-- Recorded data follows --

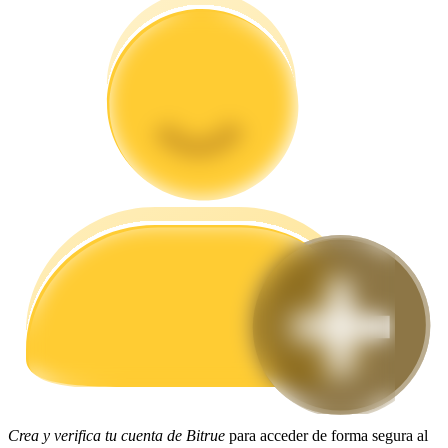
Guía
Guía de inicio de futuros
Estrategias comerciales
Aprenda cómo mantenerse rentable
Crea y verifica tu cuenta de Bitrue
para acceder de forma segura al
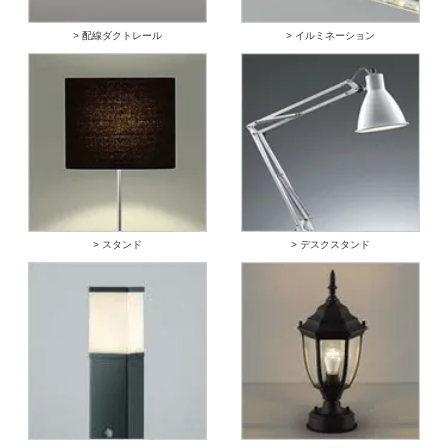
> 配線ダクトレール
> イルミネーション
> スタンド
> デスクスタンド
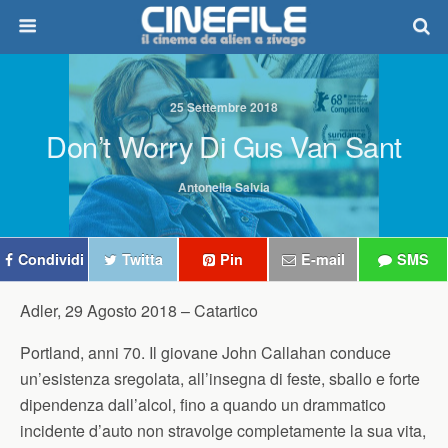
25 Settembre 2018
Don’t Worry Di Gus Van Sant
Antonella Salvia
Condividi
Twitta
Pin
E-mail
SMS
Adler, 29 Agosto 2018 –
Catartico
Portland, anni 70. Il giovane John Callahan conduce
un’esistenza sregolata, all’insegna di feste, sballo e forte
dipendenza dall’alcol, fino a quando un drammatico
incidente d’auto non stravolge completamente la sua vita,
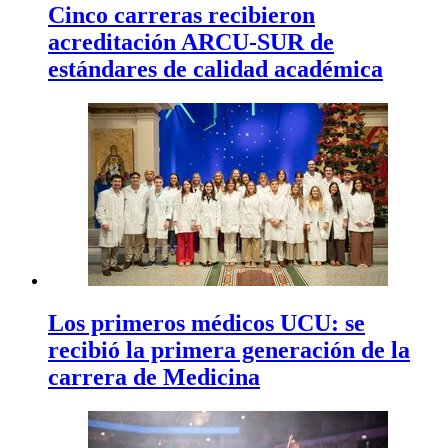
Cinco carreras recibieron
acreditación ARCU-SUR de
estándares de calidad académica
Los primeros médicos UCU: se
recibió la primera generación de la
carrera de Medicina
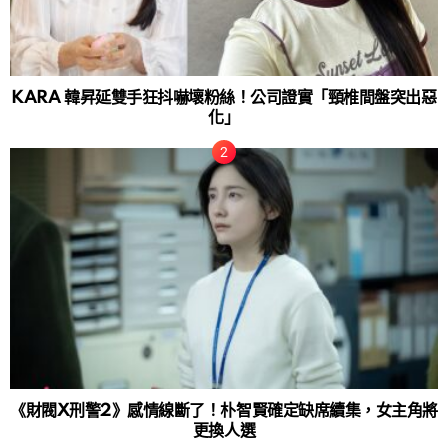
KARA 韓昇延雙手狂抖嚇壞粉絲！公司證實「頸椎間盤突出惡
化」
《財閥X刑警2》感情線斷了！朴智賢確定缺席續集，女主角將
更換人選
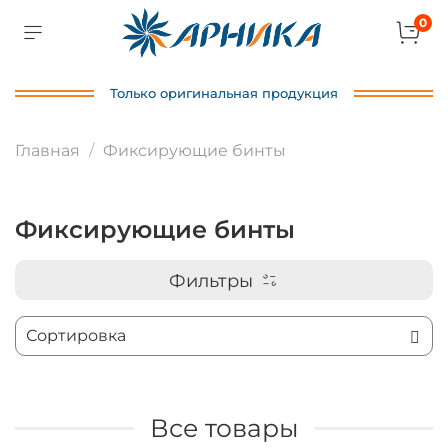
0
Только оригинальная продукция
Главная
Фиксирующие бинты
Фиксирующие бинты
Фильтры
Все товары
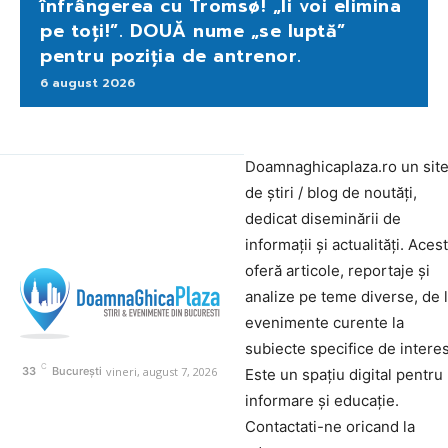
înfrângerea cu Tromsø! „Îi voi elimina
pe toți!”. DOUĂ nume „se luptă”
pentru poziția de antrenor.
6 august 2026
Doamnaghicaplaza.ro un sit
de știri / blog de noutăți,
dedicat diseminării de
informații și actualități. Aces
oferă articole, reportaje și
analize pe teme diverse, de 
evenimente curente la
subiecte specifice de interes
C
vineri, august 7, 2026
33
București
Este un spațiu digital pentru
informare și educație.
Contactati-ne oricand la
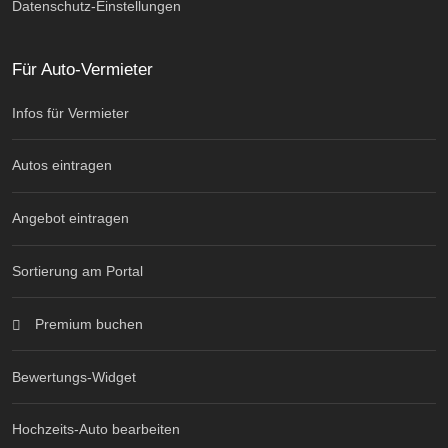
Datenschutz-Einstellungen
Für Auto-Vermieter
Infos für Vermieter
Autos eintragen
Angebot eintragen
Sortierung am Portal
Premium buchen
Bewertungs-Widget
Hochzeits-Auto bearbeiten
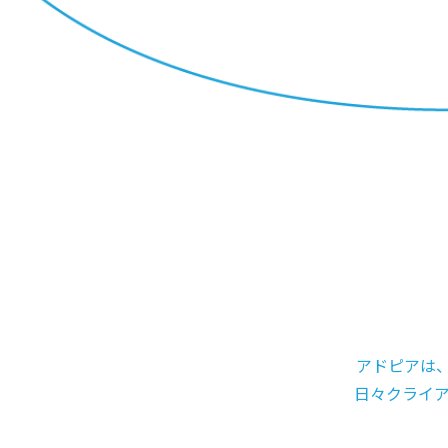
アドピアは
日々クライ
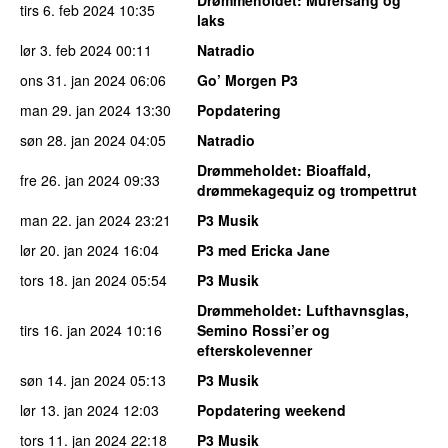
tirs 6. feb 2024
10:35
laks
lør 3. feb 2024
00:11
Natradio
ons 31. jan 2024
06:06
Go’ Morgen P3
man 29. jan 2024
13:30
Popdatering
søn 28. jan 2024
04:05
Natradio
Drømmeholdet
: Bioaffald,
fre 26. jan 2024
09:33
drømmekagequiz og trompettrut
man 22. jan 2024
23:21
P3 Musik
lør 20. jan 2024
16:04
P3 med Ericka Jane
tors 18. jan 2024
05:54
P3 Musik
Drømmeholdet
: Lufthavnsglas,
tirs 16. jan 2024
10:16
Semino Rossi’er og
efterskolevenner
søn 14. jan 2024
05:13
P3 Musik
lør 13. jan 2024
12:03
Popdatering weekend
tors 11. jan 2024
22:18
P3 Musik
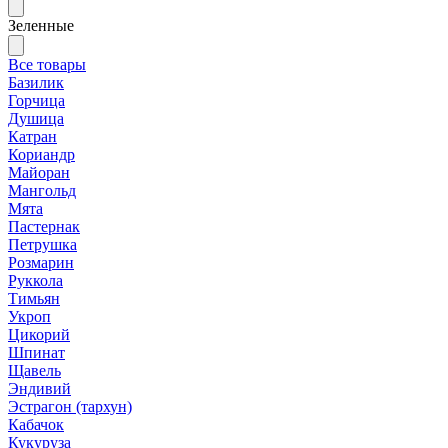
Зеленные
Все товары
Базилик
Горчица
Душица
Катран
Кориандр
Майоран
Мангольд
Мята
Пастернак
Петрушка
Розмарин
Руккола
Тимьян
Укроп
Цикорий
Шпинат
Щавель
Эндивий
Эстрагон (тархун)
Кабачок
Кукуруза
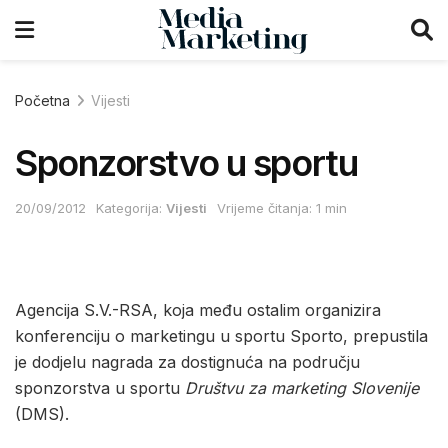
Početna
Vijesti
Sponzorstvo u sportu
20/09/2012
Kategorija:
Vijesti
Vrijeme čitanja: 1 min
Agencija S.V.-RSA, koja među ostalim organizira
konferenciju o marketingu u sportu Sporto, prepustila
je dodjelu nagrada za dostignuća na području
sponzorstva u sportu
Društvu za marketing Slovenije
(DMS).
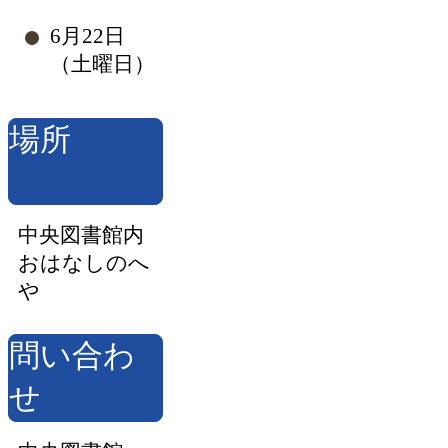
6月22日
（土曜日）
場所
中央図書館内
おはなしのへ
や
問い合わ
せ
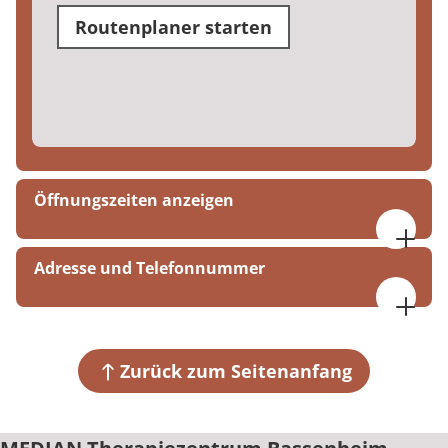
Routenplaner starten
Öffnungszeiten anzeigen
Mo-Do 09:00 - 15:00 Uhr
Adresse und Telefonnummer
Fr 09:00-14:00 Uhr
MEDIAN Therapiezentrum Bassenheim
Hospitalstraße 16
56220 Bassenheim
Zurück zum Seitenanfang
+49 2625 93020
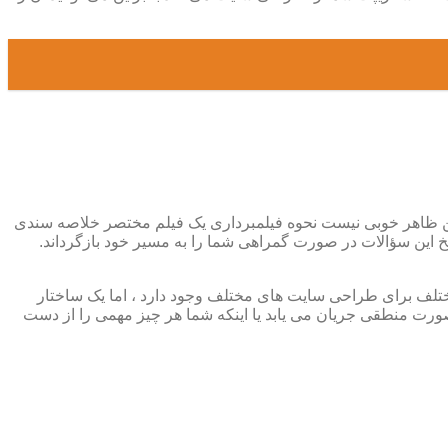
د این ظاهر خوبی نیست نحوه فیلمبرداری یک فیلم مختصر خلاصه سندی
ین سؤالات در صورت گمراهی شما را به مسیر خود بازگرداند.
تلف برای طراحی سایت های مختلف وجود دارد ، اما یک ساختار
صورت منطقی جریان می یابد یا اینکه شما هر چیز مهمی را از دست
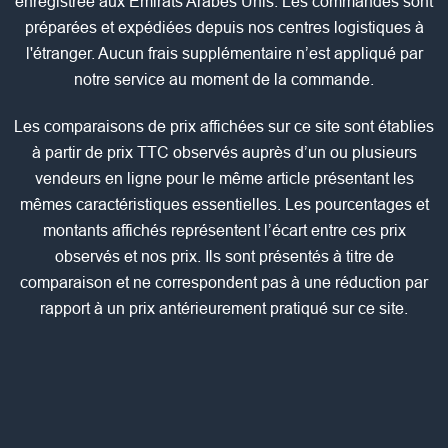
enregistrée aux Émirats Arabes Unis. Les commandes sont
préparées et expédiées depuis nos centres logistiques à
l'étranger. Aucun frais supplémentaire n’est appliqué par
notre service au moment de la commande.
Les comparaisons de prix affichées sur ce site sont établies
à partir de prix TTC observés auprès d’un ou plusieurs
vendeurs en ligne pour le même article présentant les
mêmes caractéristiques essentielles. Les pourcentages et
montants affichés représentent l’écart entre ces prix
observés et nos prix. Ils sont présentés à titre de
comparaison et ne correspondent pas à une réduction par
rapport à un prix antérieurement pratiqué sur ce site.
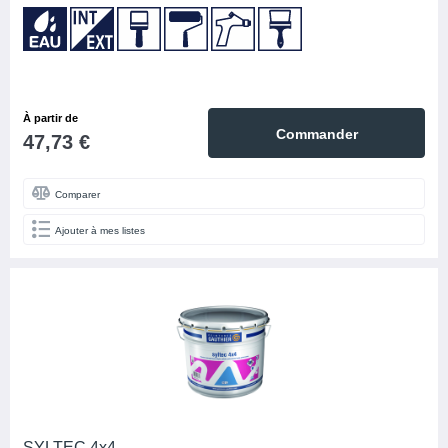
À partir de
Commander
47,73 €
Comparer
Ajouter à mes listes
SYLTEC 4x4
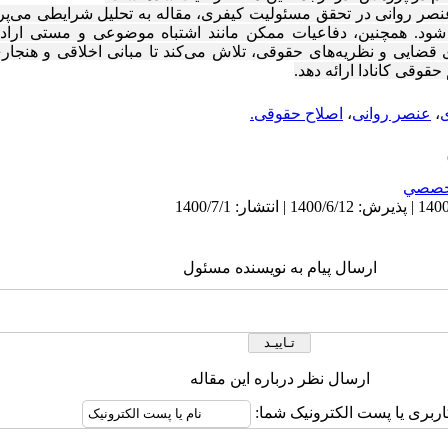
 عنصر روانی در تحقق مسئولیت کیفری، مقاله به تحلیل شرایطی می‌پرد
 شود. همچنین، دفاعیات ممکن مانند اشتباه موضوعی و مستی ارا
های قضایی و نظریه‌های حقوقی، تلاش می‌کند تا مبانی اخلاقی و هنج
حقوقی کانادا ارائه دهد.
،
عنصر روانی
،
اصلاح حقوقی.
خصصي
ارسال پیام به نویسنده مسئول
ارسال نظر درباره این مقاله
اربری یا پست الکترونیک شما:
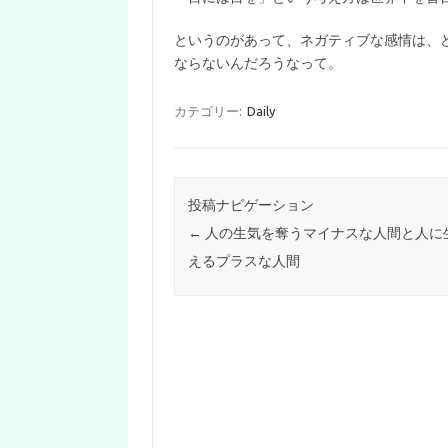
というのがあって、ネガティブな感情は、
ならないんだろうなって。
カテゴリー:
Daily
投稿ナビゲーション
←
人の生気を奪うマイナスな人間と人に
えるプラスな人間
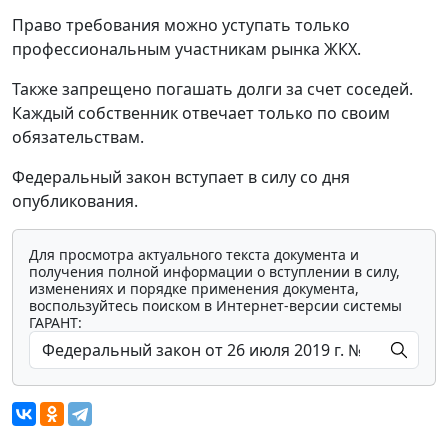
Право требования можно уступать только
профессиональным участникам рынка ЖКХ.
Также запрещено погашать долги за счет соседей.
Каждый собственник отвечает только по своим
обязательствам.
Федеральный закон вступает в силу со дня
опубликования.
Для просмотра актуального текста документа и
получения полной информации о вступлении в силу,
изменениях и порядке применения документа,
воспользуйтесь поиском в Интернет-версии системы
ГАРАНТ:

-- Recorded data concluded --

Write out every line of text in the material above, keeping each line's characters unchanged, and omit the pictures from your answer.

Guía
Guía de inicio de futuros
Estrategias comerciales
Aprenda cómo mantenerse rentable
Crea y verifica tu cuenta de Bitrue
para acceder de forma segura al
> 配線ダクトレール
> イルミネーション
> スタンド
> デスクスタンド
25 Settembre 2018
Don’t Worry Di Gus Van Sant
Antonella Salvia
Condividi
Twitta
Pin
E-mail
SMS
Adler, 29 Agosto 2018 –
Catartico
Portland, anni 70. Il giovane John Callahan conduce
un’esistenza sregolata, all’insegna di feste, sballo e forte
dipendenza dall’alcol, fino a quando un drammatico
incidente d’auto non stravolge completamente la sua vita,
Cinco carreras recibieron
acreditación ARCU-SUR de
estándares de calidad académica
Los primeros médicos UCU: se
recibió la primera generación de la
carrera de Medicina
KARA 韓昇延雙手狂抖嚇壞粉絲！公司證實「頸椎間盤突出惡
化」
《財閥X刑警2》感情線斷了！朴智賢確定缺席續集，女主角將
更換人選
0
Только оригинальная продукция
Главная
Фиксирующие бинты
Фиксирующие бинты
Фильтры
Все товары
înfrângerea cu Tromsø! „Îi voi elimina
pe toți!”. DOUĂ nume „se luptă”
pentru poziția de antrenor.
6 august 2026
Doamnaghicaplaza.ro un sit
de știri / blog de noutăți,
dedicat diseminării de
informații și actualități. Aces
oferă articole, reportaje și
analize pe teme diverse, de 
evenimente curente la
subiecte specifice de interes
C
vineri, august 7, 2026
33
București
Este un spațiu digital pentru
informare și educație.
Contactati-ne oricand la
Datenschutz-Einstellungen
Für Auto-Vermieter
Infos für Vermieter
Autos eintragen
Angebot eintragen
Sortierung am Portal
Premium buchen
Bewertungs-Widget
Hochzeits-Auto bearbeiten
アドピアは
日々クライ
tirs 6. feb 2024
10:35
laks
lør 3. feb 2024
00:11
Natradio
ons 31. jan 2024
06:06
Go’ Morgen P3
man 29. jan 2024
13:30
Popdatering
søn 28. jan 2024
04:05
Natradio
Drømmeholdet
: Bioaffald,
fre 26. jan 2024
09:33
drømmekagequiz og trompettrut
man 22. jan 2024
23:21
P3 Musik
lør 20. jan 2024
16:04
P3 med Ericka Jane
tors 18. jan 2024
05:54
P3 Musik
Drømmeholdet
: Lufthavnsglas,
tirs 16. jan 2024
10:16
Semino Rossi’er og
efterskolevenner
søn 14. jan 2024
05:13
P3 Musik
lør 13. jan 2024
12:03
Popdatering weekend
tors 11. jan 2024
22:18
P3 Musik
Зеленные
Все товары
Базилик
Горчица
Душица
Катран
Кориандр
Майоран
Мангольд
Мята
Пастернак
Петрушка
Розмарин
Руккола
Тимьян
Укроп
Цикорий
Шпинат
Щавель
Эндивий
Эстрагон (тархун)
Кабачок
Кукуруза
Početna
Vijesti
Sponzorstvo u sportu
20/09/2012
Kategorija:
Vijesti
Vrijeme čitanja: 1 min
Agencija S.V.-RSA, koja među ostalim organizira
konferenciju o marketingu u sportu Sporto, prepustila
je dodjelu nagrada za dostignuća na području
sponzorstva u sportu
Društvu za marketing Slovenije
(DMS).
6月22日
（土曜日）
場所
中央図書館内
おはなしのへ
や
問い合わ
せ
Routenplaner starten
Öffnungszeiten anzeigen
Mo-Do 09:00 - 15:00 Uhr
Adresse und Telefonnummer
Fr 09:00-14:00 Uhr
MEDIAN Therapiezentrum Bassenheim
Hospitalstraße 16
56220 Bassenheim
Zurück zum Seitenanfang
+49 2625 93020
د این ظاهر خوبی نیست نحوه فیلمبرداری یک فیلم مختصر خلاصه سندی
ین سؤالات در صورت گمراهی شما را به مسیر خود بازگرداند.
تلف برای طراحی سایت های مختلف وجود دارد ، اما یک ساختار
صورت منطقی جریان می یابد یا اینکه شما هر چیز مهمی را از دست
enregistrée aux Émirats Arabes Unis. Les commandes sont
préparées et expédiées depuis nos centres logistiques à
l'étranger. Aucun frais supplémentaire n’est appliqué par
notre service au moment de la commande.
Les comparaisons de prix affichées sur ce site sont établies
à partir de prix TTC observés auprès d’un ou plusieurs
vendeurs en ligne pour le même article présentant les
mêmes caractéristiques essentielles. Les pourcentages et
montants affichés représentent l’écart entre ces prix
observés et nos prix. Ils sont présentés à titre de
comparaison et ne correspondent pas à une réduction par
rapport à un prix antérieurement pratiqué sur ce site.
À partir de
Commander
47,73 €
Comparer
Ajouter à mes listes
SYLTEC 4x4
 عنصر روانی در تحقق مسئولیت کیفری، مقاله به تحلیل شرایطی می‌پرد
 شود. همچنین، دفاعیات ممکن مانند اشتباه موضوعی و مستی ارا
های قضایی و نظریه‌های حقوقی، تلاش می‌کند تا مبانی اخلاقی و هنج
حقوقی کانادا ارائه دهد.
،
عنصر روانی
،
اصلاح حقوقی.
خصصي
ارسال پیام به نویسنده مسئول
ارسال نظر درباره این مقاله
اربری یا پست الکترونیک شما:
というのがあって、ネガティブな感情は、
ならないんだろうなって。
カテゴリー:
Daily
投稿ナビゲーション
←
人の生気を奪うマイナスな人間と人に
えるプラスな人間
Право требования можно уступать только
профессиональным участникам рынка ЖКХ.
Также запрещено погашать долги за счет соседей.
Каждый собственник отвечает только по своим
обязательствам.
Федеральный закон вступает в силу со дня
опубликования.
Для просмотра актуального текста документа и
получения полной информации о вступлении в силу,
изменениях и порядке применения документа,
воспользуйтесь поиском в Интернет-версии системы
ГАРАНТ:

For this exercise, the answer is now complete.